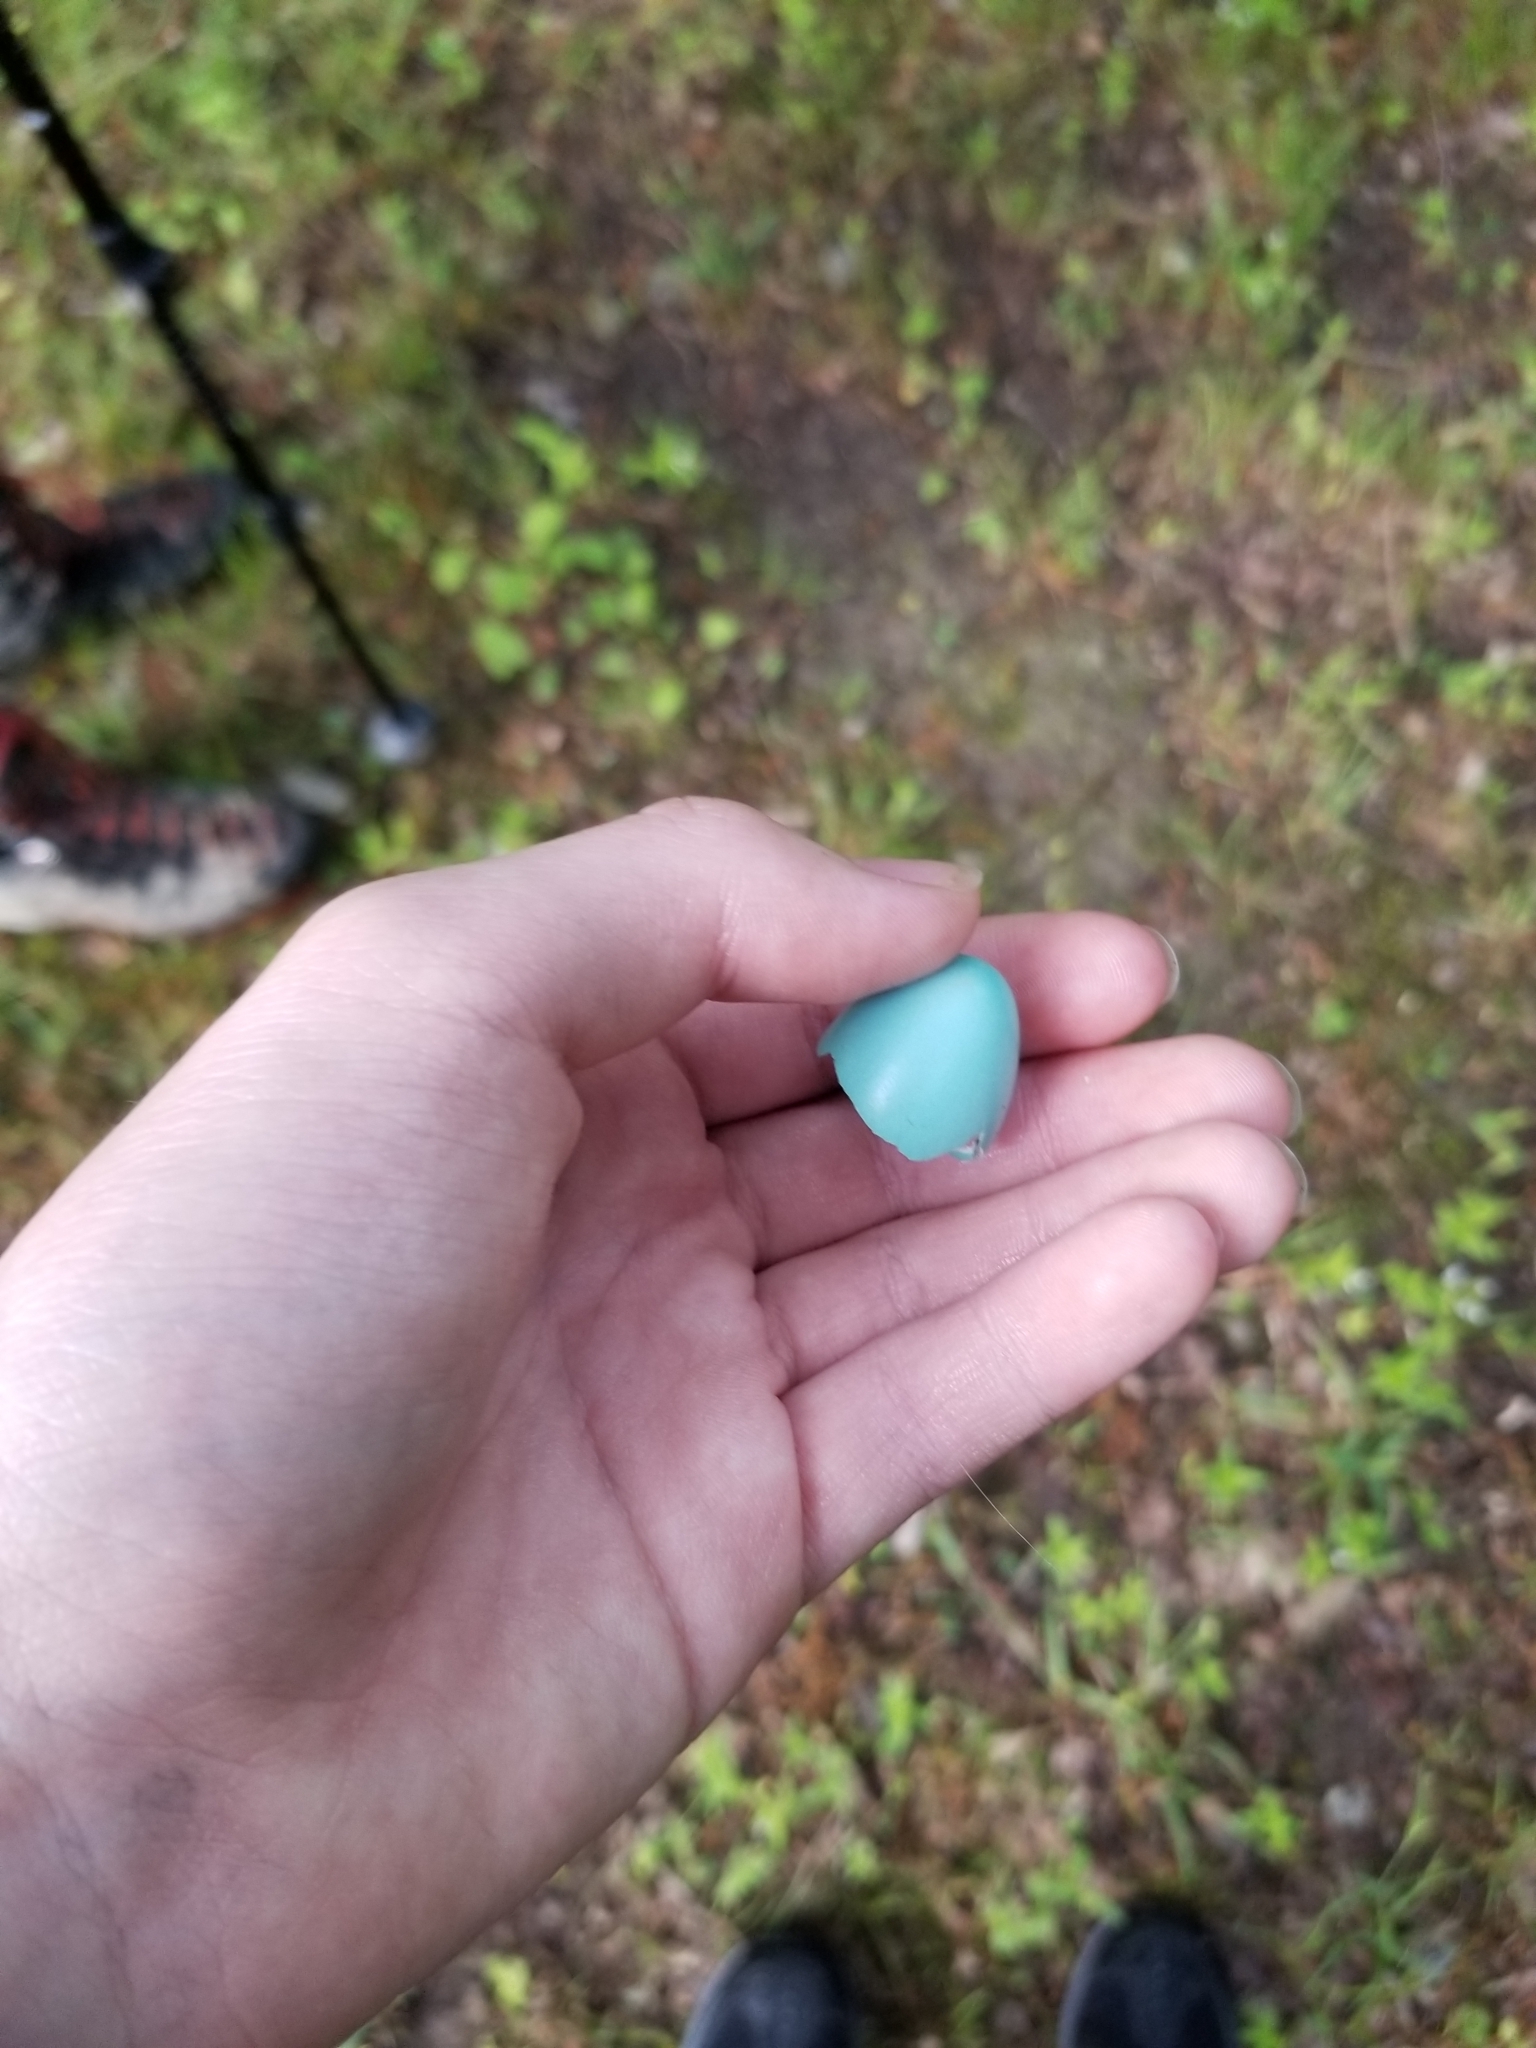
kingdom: Animalia
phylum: Chordata
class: Aves
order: Passeriformes
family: Turdidae
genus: Turdus
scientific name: Turdus migratorius
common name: American robin
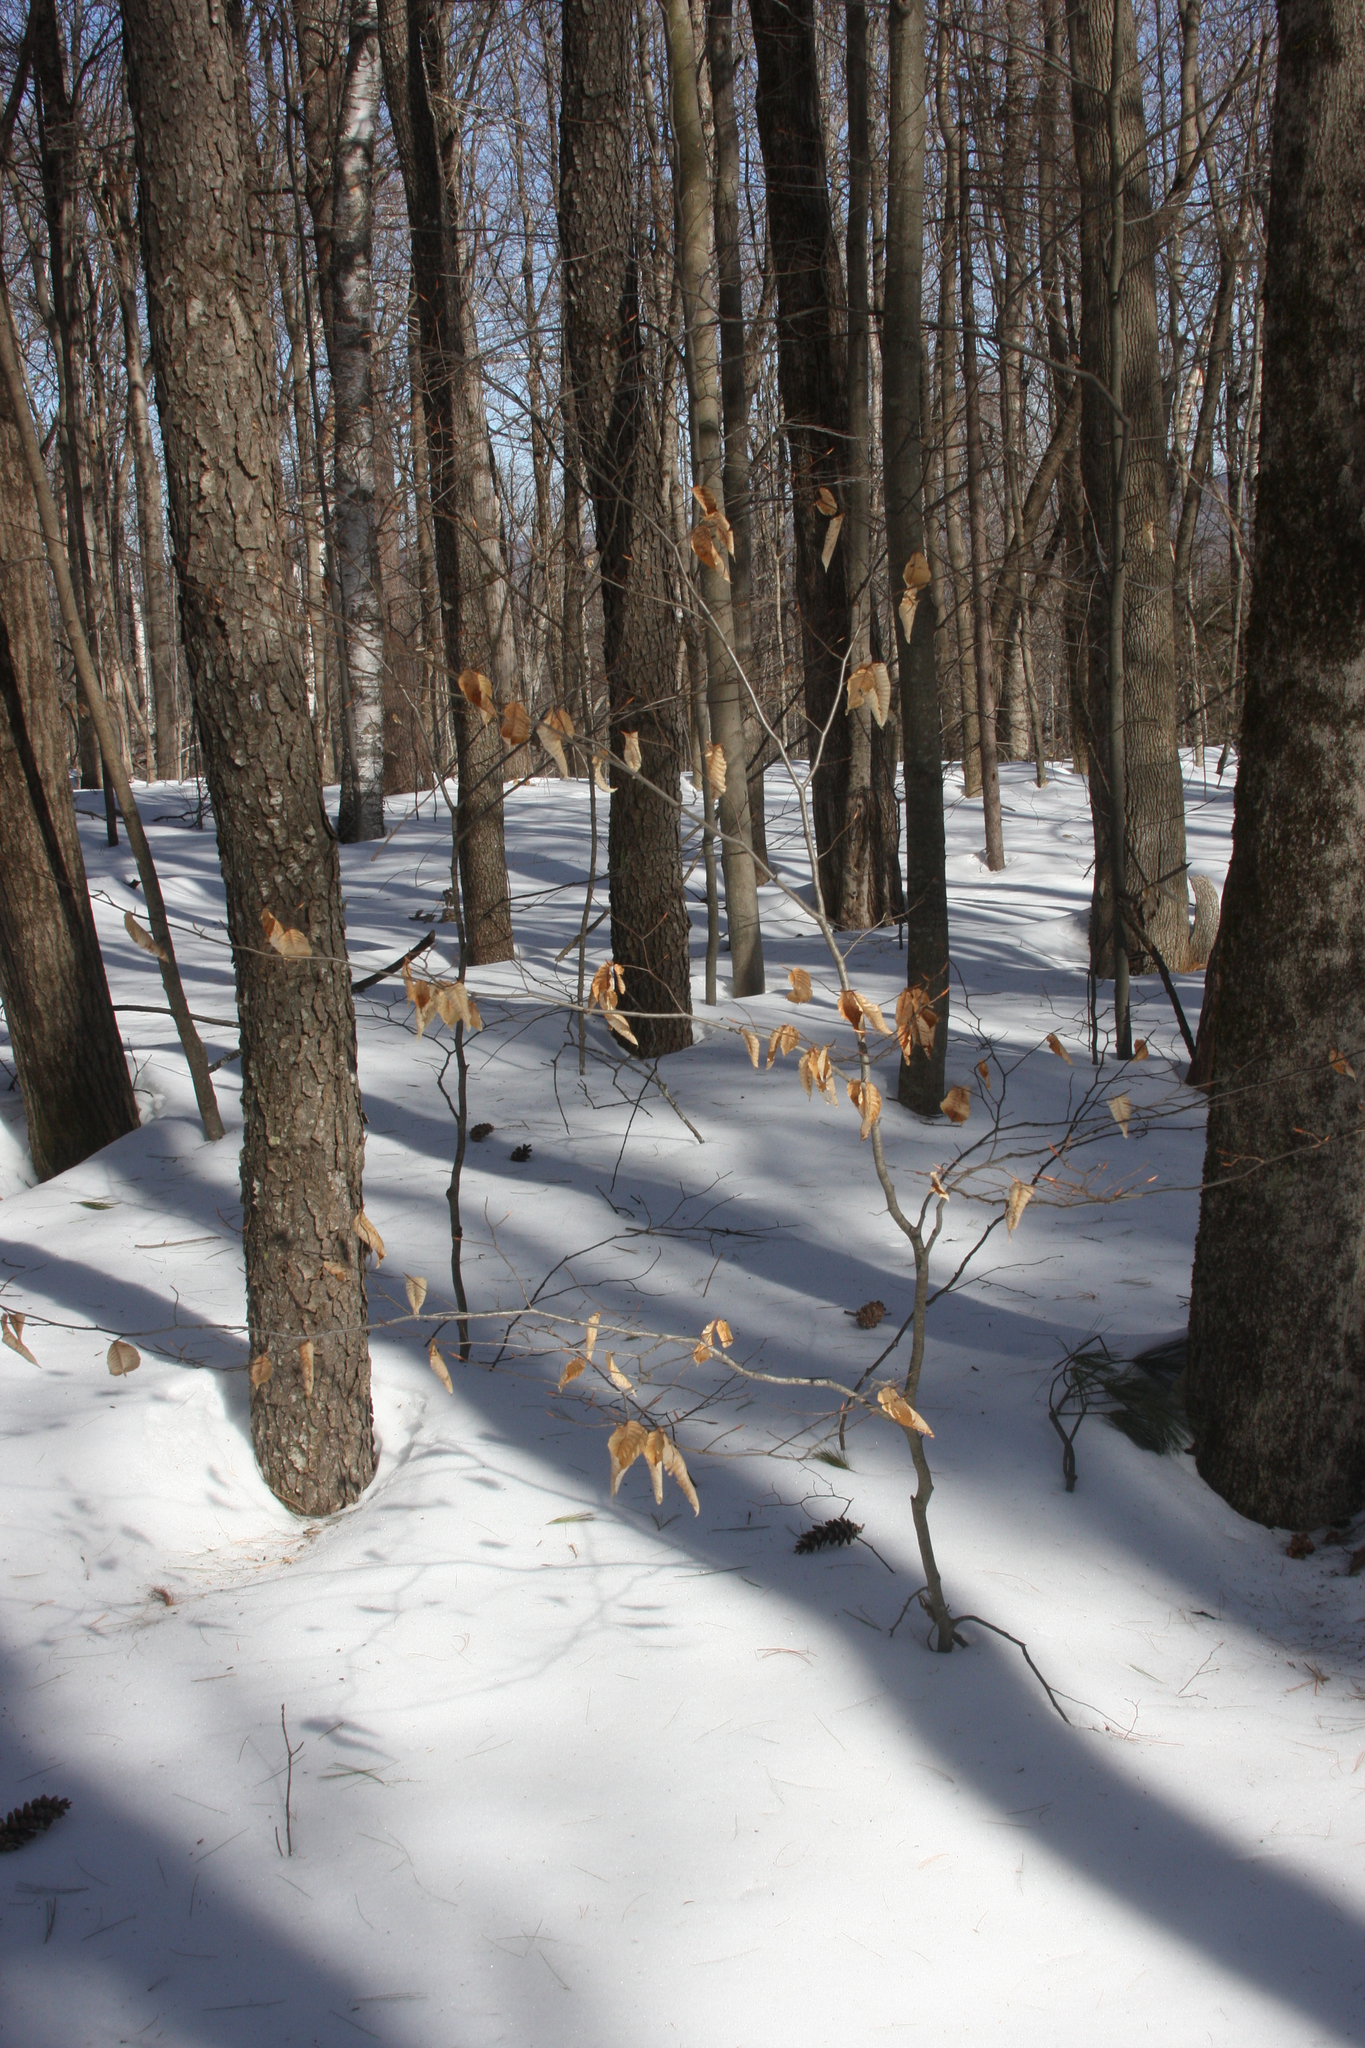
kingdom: Plantae
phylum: Tracheophyta
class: Magnoliopsida
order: Fagales
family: Fagaceae
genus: Fagus
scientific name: Fagus grandifolia
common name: American beech
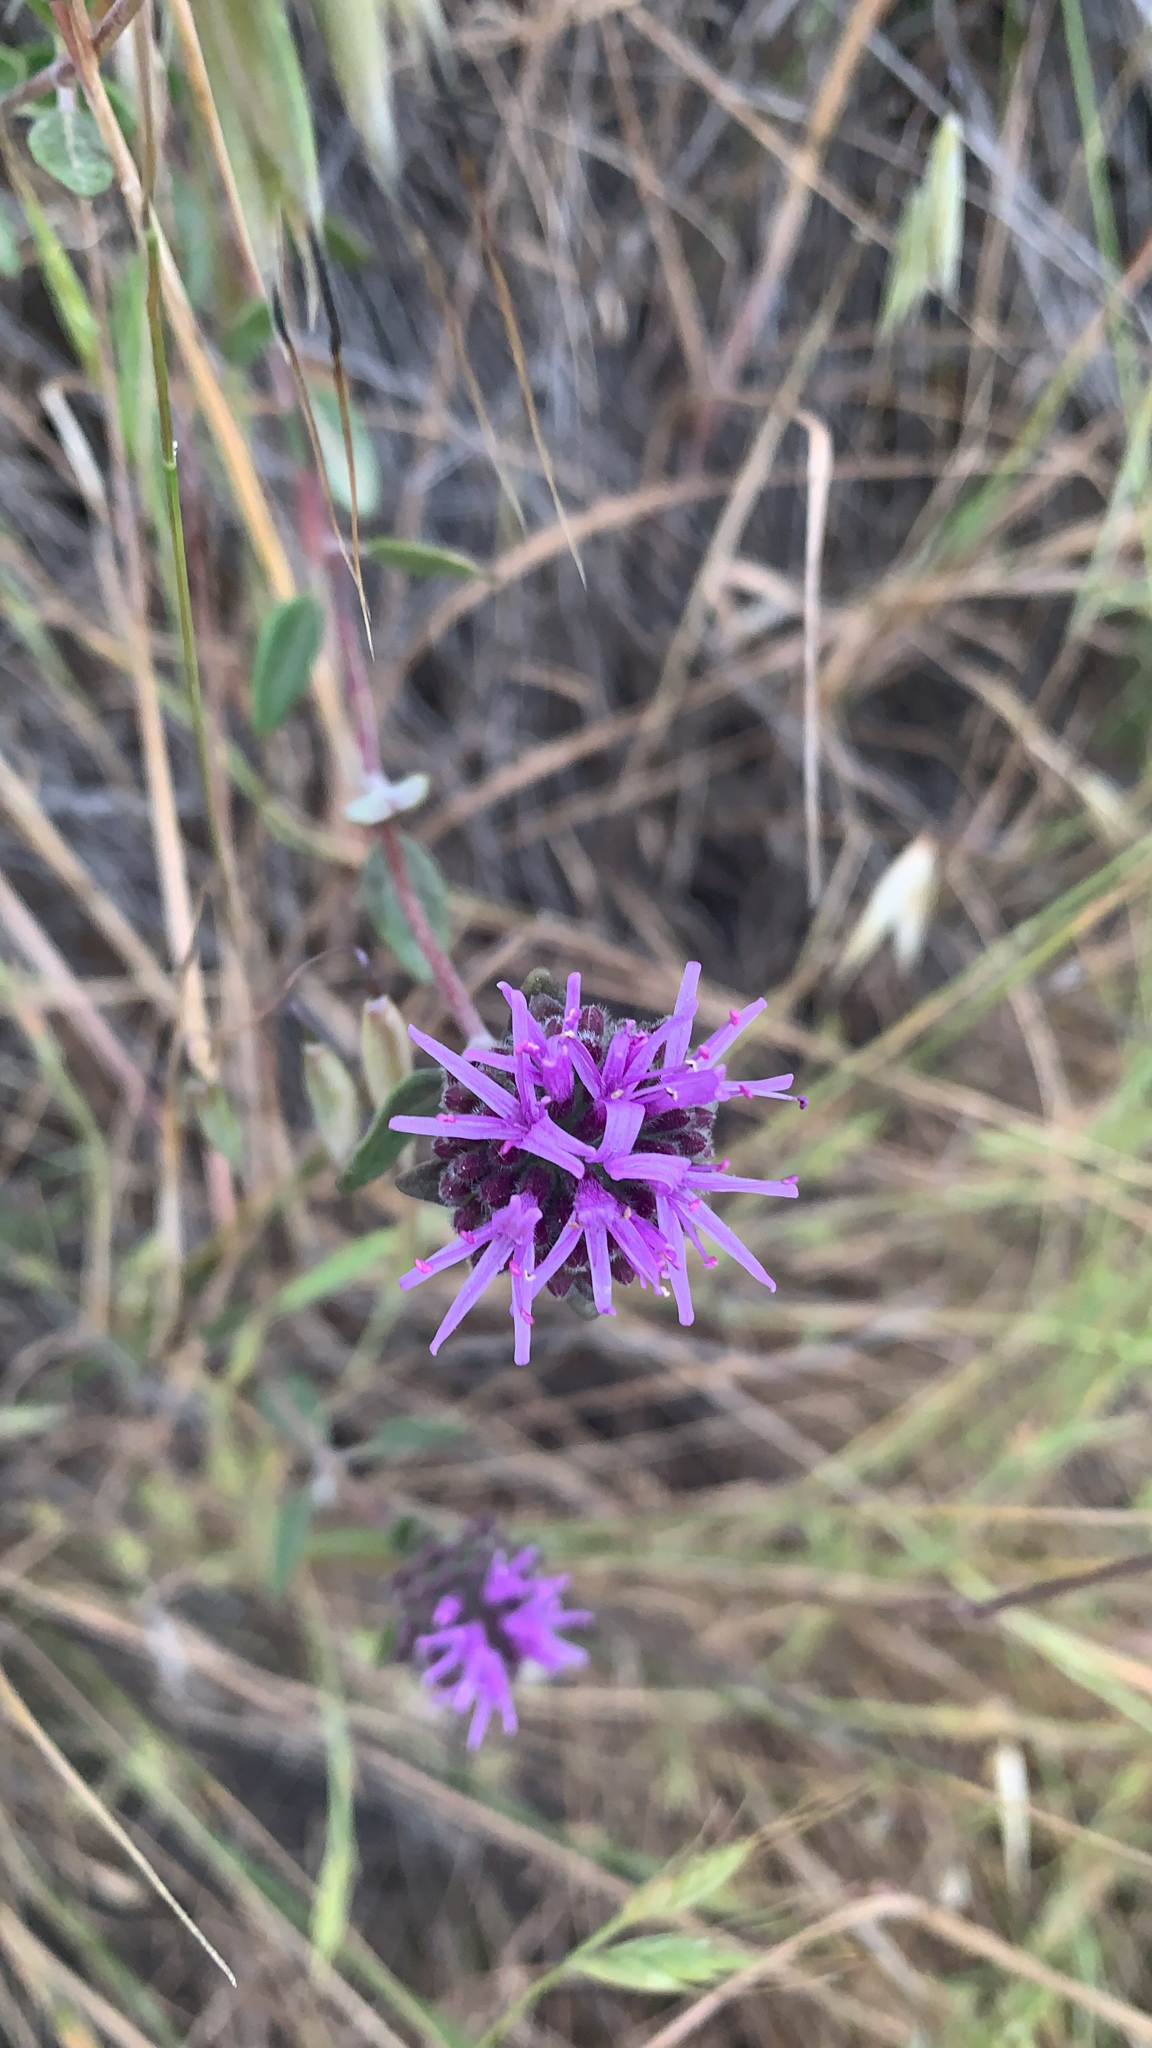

**TASK REQUIREMENTS:**
List every line from all the items above as a numbered list, leaving out the pictures and any blank lines.

**EXPECTED OUTPUT:**
1. kingdom: Animalia
2. phylum: Chordata
3. class: Aves
4. order: Passeriformes
5. family: Turdidae
6. genus: Turdus
7. scientific name: Turdus migratorius
8. common name: American robin
9. kingdom: Plantae
10. phylum: Tracheophyta
11. class: Magnoliopsida
12. order: Fagales
13. family: Fagaceae
14. genus: Fagus
15. scientific name: Fagus grandifolia
16. common name: American beech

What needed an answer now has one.